Data to process Start Marker

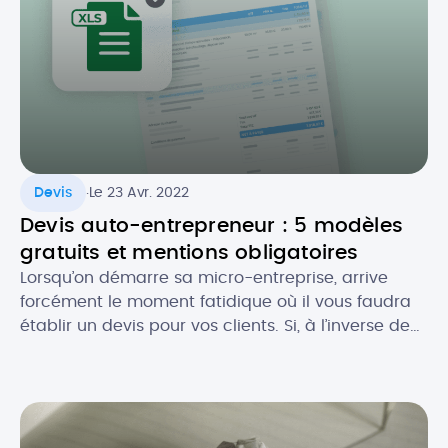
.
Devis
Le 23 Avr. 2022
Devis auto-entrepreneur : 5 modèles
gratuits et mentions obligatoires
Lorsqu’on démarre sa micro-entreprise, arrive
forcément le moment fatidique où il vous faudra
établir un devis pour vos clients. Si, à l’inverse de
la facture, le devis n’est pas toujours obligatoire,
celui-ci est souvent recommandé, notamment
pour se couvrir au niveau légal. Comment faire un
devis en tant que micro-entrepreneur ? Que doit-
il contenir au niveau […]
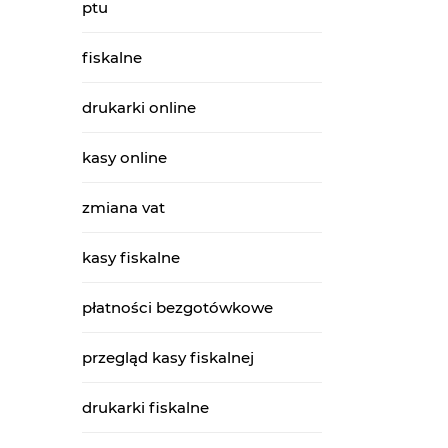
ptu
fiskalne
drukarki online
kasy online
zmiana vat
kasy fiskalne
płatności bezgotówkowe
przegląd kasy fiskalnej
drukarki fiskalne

Data to process End Marker

• _Directions_
Please return the lines from the line with "gratuits et mentions obligatoires" through the last line of the data, both included, exactly, and without pictures.

• _Response for this exercise_
gratuits et mentions obligatoires
Lorsqu’on démarre sa micro-entreprise, arrive
forcément le moment fatidique où il vous faudra
établir un devis pour vos clients. Si, à l’inverse de
la facture, le devis n’est pas toujours obligatoire,
celui-ci est souvent recommandé, notamment
pour se couvrir au niveau légal. Comment faire un
devis en tant que micro-entrepreneur ? Que doit-
il contenir au niveau […]
ptu
fiskalne
drukarki online
kasy online
zmiana vat
kasy fiskalne
płatności bezgotówkowe
przegląd kasy fiskalnej
drukarki fiskalne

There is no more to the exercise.